* TASK INSTRUCTIONS:
Check each statement against the passage below on multiplayer map design. Answer yes or no for each, and quote the words from the passage that settle it. 1. Skyline gets its name from a city view seen at one end of the map. 2. Smith names one particular map as his biggest influence. 3. In Estate, seeing a watermelon tells you that you've spawned in the garden.

* PAGE EXTRACT:

Skyline is named for the dramatic urban vista visible at one end of the map. It's a stunning piece of skybox work, but also fundamental to the map's usability. Players can generally at a glance tell which way they need to go.

Recognizable details can also let a player know precisely where they are. "I joke with coworkers, saying that it's like designing a mall," says Respawn's Smith. "You have your end stores like Macy's and Bloomingdale's with the food court and some open crossroad in the middle. These locations help shoppers navigate the mall. I'm dating myself now, but before everyone had cell phones, your parents would tell you they would meet you at the food court at noon. You only had a watch and the layout of the mall to help you find your way back."

Ensuring each building in an urban map is visually unique will help greatly, but even smaller cues are useful. In the Modern Warfare 2 map Estate, spawning with something as simple as a watermelon in your field of vision lets you know you've spawned in the kitchen of the hilltop mansion, triggering instinctive, split-second strategies (in my case this involves hauling derriere upstairs to find an unmanned vantage point, booby trapping the landing en route.)

Great multiplayer maps are not conceived whole, then. They emerge. The iterative process of tweaking and testing refines the geography into something both fun and distinct.

Do the designers have favorite maps? Smith recalls his days as a "broke artist" playing GoldenEye, Perfect Dark, and Turok. "It was only when I got into Counter-Strike that I started noticing levels and the guys that made them," he recalls. "This was maybe 1.5 or 1.6 and guys like 3D-Mike were making pretty awesome stuff. I have always loved Narby's maps for how clean and easy to navigate they were. This is when I started really studying map layouts. So really no single map in particular influenced me but the whole CS mapping scene did."

Dataset excerpts:
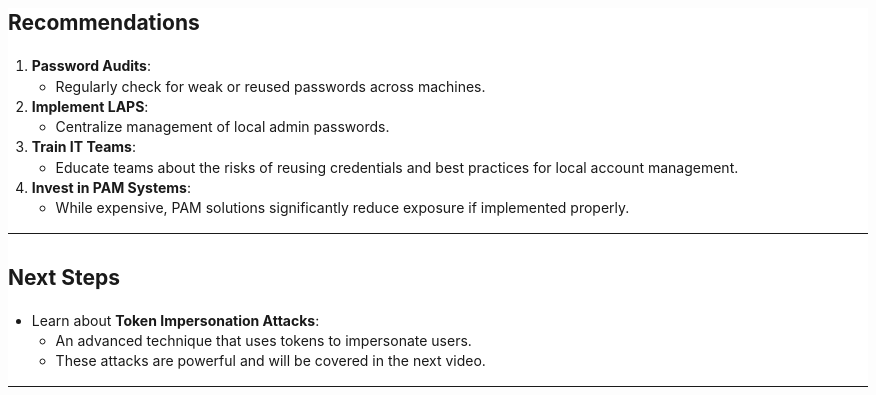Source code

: 
## Recommendations

1. **Password Audits**:
    - Regularly check for weak or reused passwords across machines.
2. **Implement LAPS**:
    - Centralize management of local admin passwords.
3. **Train IT Teams**:
    - Educate teams about the risks of reusing credentials and best practices for local account management.
4. **Invest in PAM Systems**:
    - While expensive, PAM solutions significantly reduce exposure if implemented properly.

---

## Next Steps

- Learn about **Token Impersonation Attacks**:
    - An advanced technique that uses tokens to impersonate users.
    - These attacks are powerful and will be covered in the next video.

---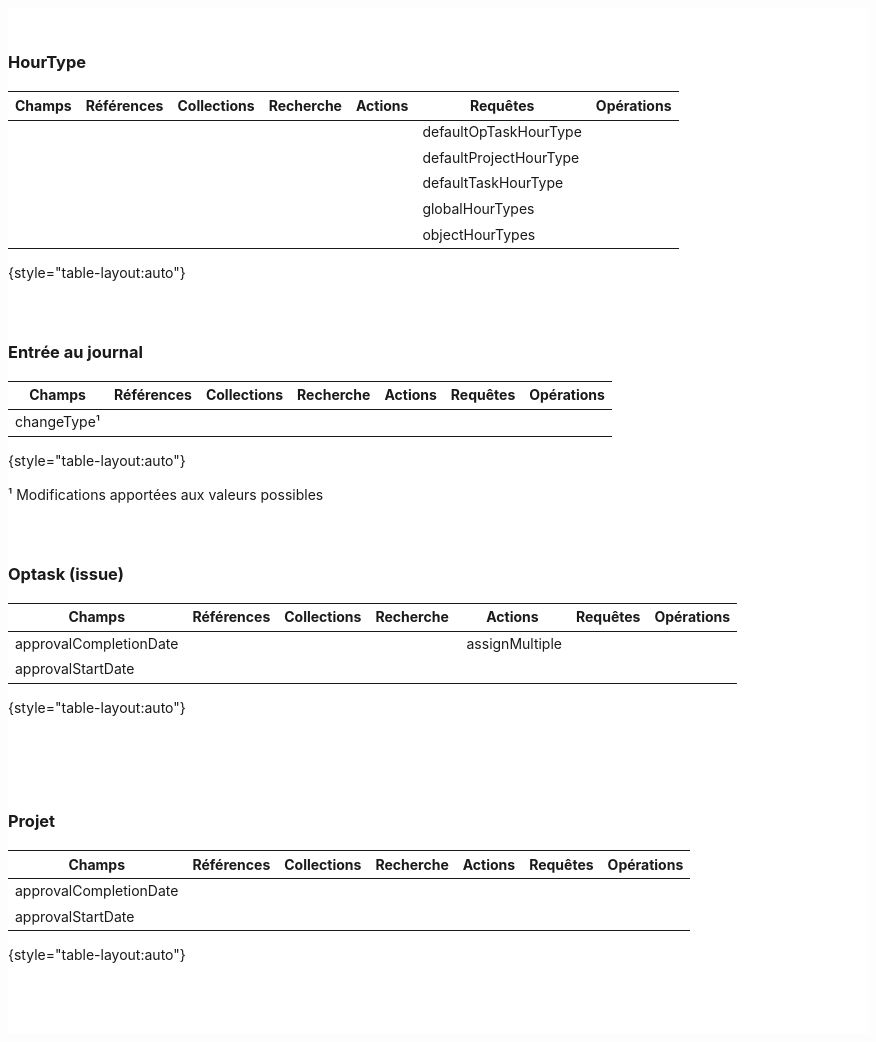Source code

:  

### HourType

| Champs | Références | Collections | Recherche | Actions | Requêtes | Opérations |
|---|---|---|---|---|---|---|
|   |   |   |   |   | defaultOpTaskHourType |   |
|   |   |   |   |   | defaultProjectHourType |   |
|   |   |   |   |   | defaultTaskHourType  |   |
|   |   |   |   |   | globalHourTypes  |   |
|   |   |   |   |   | objectHourTypes  |   |

{style=&quot;table-layout:auto&quot;}

 

### Entrée au journal

| Champs | Références | Collections | Recherche | Actions | Requêtes | Opérations |
|---|---|---|---|---|---|---|
| changeType¹ |   |   |   |   |   |   |

{style=&quot;table-layout:auto&quot;}

¹ Modifications apportées aux valeurs possibles

 

### Optask (issue)

| Champs | Références | Collections | Recherche | Actions | Requêtes | Opérations |
|---|---|---|---|---|---|---|
| approvalCompletionDate |   |   |   |  assignMultiple |   |   |
| approvalStartDate |   |   |   |   |   |   |

{style=&quot;table-layout:auto&quot;}

 

 

### Projet

| Champs | Références | Collections | Recherche | Actions | Requêtes | Opérations |
|---|---|---|---|---|---|---|
| approvalCompletionDate |   |   |   |   |   |   |
| approvalStartDate |   |   |   |   |   |   |

{style=&quot;table-layout:auto&quot;}

 

 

* ANSWER BOX:
1. Yes: "Skyline is named for the dramatic urban vista visible at one end of the map."
2. No: "So really no single map in particular influenced me but the whole CS mapping scene did."
3. No: "lets you know you've spawned in the kitchen of the hilltop mansion"